In einer weiteren Klage beantragten zwei Ziegelwerke, die keramische Erzeugnisse herstellen, ebenfalls eine Mehrzuteilung von Emissionsberechtigungen nach dem Zuteilungsgesetz 2007. Sie waren der Ansicht, dass in der Ziegelherstellung CO2-Emissionen aus dem fossilen organischen Kohlenstoff im Ton und aus Porosierungsmitteln so genannte prozessbedingte Emissionen sind. Prozessbedingte Emissionen zeichnen sich dadurch aus, dass sie sich im Produktionsverfahren durch Effizienzmaßnahmen nur begrenzt vermindern lassen. Das ZuG 2007 definiert prozessbedingte Emissionen als „Produkt einer chemischen Reaktion, die keine Verbrennung ist“. Das Gericht folgte der Argumentation der Betreiber der Ziegelwerke nicht . Es entschied, dass die Freisetzung von CO2 aus dem Kohlenstoff im Ton und aus den Porosierungsmitteln keine prozessbedingte Emission ist, weil laut dem zu Grunde liegenden naturwissenschaftlichen Begriff der Verbrennung der Produktionsprozess in Zielgelwerken ein Verbrennungsprozess ist.

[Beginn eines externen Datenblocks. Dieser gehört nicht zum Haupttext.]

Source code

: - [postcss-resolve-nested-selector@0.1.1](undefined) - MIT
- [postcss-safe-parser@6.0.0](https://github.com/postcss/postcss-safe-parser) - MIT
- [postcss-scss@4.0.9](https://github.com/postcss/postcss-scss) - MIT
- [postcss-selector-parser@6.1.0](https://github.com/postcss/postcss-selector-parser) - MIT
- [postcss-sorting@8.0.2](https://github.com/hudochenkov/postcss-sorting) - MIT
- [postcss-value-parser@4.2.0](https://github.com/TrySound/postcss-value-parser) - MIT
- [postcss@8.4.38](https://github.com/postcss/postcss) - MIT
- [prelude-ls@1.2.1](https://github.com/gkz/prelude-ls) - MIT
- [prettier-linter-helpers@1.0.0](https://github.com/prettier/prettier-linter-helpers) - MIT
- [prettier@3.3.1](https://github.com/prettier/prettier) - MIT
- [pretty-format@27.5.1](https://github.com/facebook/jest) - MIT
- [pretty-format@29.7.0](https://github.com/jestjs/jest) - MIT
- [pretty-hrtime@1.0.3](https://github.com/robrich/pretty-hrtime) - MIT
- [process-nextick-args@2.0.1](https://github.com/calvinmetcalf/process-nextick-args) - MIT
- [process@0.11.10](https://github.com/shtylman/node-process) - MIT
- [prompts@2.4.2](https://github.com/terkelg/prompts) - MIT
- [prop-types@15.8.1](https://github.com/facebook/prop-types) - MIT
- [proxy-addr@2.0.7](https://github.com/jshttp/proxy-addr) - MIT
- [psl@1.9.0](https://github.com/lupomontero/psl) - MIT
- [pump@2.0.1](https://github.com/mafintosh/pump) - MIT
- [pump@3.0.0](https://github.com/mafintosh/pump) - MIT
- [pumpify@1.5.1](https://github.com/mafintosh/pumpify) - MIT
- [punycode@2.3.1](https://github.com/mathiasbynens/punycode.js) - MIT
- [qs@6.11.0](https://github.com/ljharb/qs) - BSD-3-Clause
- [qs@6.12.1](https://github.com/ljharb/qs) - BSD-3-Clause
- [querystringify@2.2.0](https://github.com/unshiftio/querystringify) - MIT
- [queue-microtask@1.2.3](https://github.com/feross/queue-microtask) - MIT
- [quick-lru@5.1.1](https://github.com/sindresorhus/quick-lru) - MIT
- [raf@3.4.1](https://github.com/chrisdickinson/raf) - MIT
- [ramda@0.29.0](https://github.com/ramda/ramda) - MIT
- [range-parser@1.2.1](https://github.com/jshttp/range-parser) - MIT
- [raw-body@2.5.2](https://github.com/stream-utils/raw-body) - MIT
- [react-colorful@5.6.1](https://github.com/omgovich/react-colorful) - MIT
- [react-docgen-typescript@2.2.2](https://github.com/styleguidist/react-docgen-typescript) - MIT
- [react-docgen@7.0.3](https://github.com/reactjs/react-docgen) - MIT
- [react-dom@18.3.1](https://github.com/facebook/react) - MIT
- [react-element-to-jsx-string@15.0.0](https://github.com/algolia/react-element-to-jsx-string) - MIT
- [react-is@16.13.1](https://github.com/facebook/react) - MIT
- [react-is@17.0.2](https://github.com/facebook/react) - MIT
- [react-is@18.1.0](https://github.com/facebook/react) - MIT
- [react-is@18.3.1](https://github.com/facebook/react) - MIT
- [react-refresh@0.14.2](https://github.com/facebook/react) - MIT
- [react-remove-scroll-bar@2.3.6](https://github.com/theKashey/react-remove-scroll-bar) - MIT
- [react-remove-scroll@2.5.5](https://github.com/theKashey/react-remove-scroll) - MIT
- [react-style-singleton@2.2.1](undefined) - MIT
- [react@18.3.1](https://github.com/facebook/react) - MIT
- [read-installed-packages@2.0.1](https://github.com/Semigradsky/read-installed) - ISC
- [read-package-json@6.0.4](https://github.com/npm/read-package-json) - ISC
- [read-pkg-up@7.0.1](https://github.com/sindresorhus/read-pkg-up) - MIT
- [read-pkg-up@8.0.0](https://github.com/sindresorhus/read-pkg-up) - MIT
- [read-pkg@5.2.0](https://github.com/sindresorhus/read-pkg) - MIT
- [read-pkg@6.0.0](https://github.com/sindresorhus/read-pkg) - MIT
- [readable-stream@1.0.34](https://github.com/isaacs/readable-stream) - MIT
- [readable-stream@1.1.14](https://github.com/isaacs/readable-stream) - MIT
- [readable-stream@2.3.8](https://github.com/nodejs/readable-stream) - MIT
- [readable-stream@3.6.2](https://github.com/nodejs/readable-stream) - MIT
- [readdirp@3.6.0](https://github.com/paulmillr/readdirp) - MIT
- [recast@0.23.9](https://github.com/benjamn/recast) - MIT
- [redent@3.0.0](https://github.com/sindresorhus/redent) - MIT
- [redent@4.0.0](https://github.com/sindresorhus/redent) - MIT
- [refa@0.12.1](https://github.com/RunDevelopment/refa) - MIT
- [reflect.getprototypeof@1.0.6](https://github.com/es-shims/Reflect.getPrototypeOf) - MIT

Das Bundesverwaltungsgericht ist das oberste Verwaltungsgericht in Deutschland.
Glossar
Anteilige Kürzung: Kürzung der Zuteilung durch die DEHSt (nach § 4 Abs. 4 ZuG 2007), um das CO2-Emissionsbudget einzuhalten
Bestandsanlagen: Anlagen, die bereits vor der 1. Zuteilungsperiode in Betrieb waren
Neuanlagen: Anlagen, die während der 1. Zuteilungsperiode in Betrieb gegangen sind
Optionsregel/„Optierer“: Optierer haben von der gesetzlichen Möglichkeit Gebrauch gemacht, ihre Zuteilungen nach den deutlich strengeren Kriterien der Neuanlagen zu beantragen.
Porosierungsmittel: brennbare Stoffe, wie Sägespäne oder Polystyrolkügelchen, die bei der Ziegelherstellung zugegeben werden; beim Brennvorgang entsteht Gas, das kleine Poren hinterlässt und dadurch die Dämmeigenschaften der Ziegel verbessert.
Prozessbedingte Emissionen: Freisetzung von CO2 in die Atmosphäre als unmittelbares Produkt einer chemischen Reaktion, die keine Verbrennung ist (präzisierte Definition auf Basis EU Monitoring Guidelines vom 24.11.2003). In der Zuteilungsperiode 2005 bis 2007 erfolgte eine Sonderbehandlung entsprechend der EU Richtlinie, nach der eine Berücksichtigung dieser Emissionen möglich ist.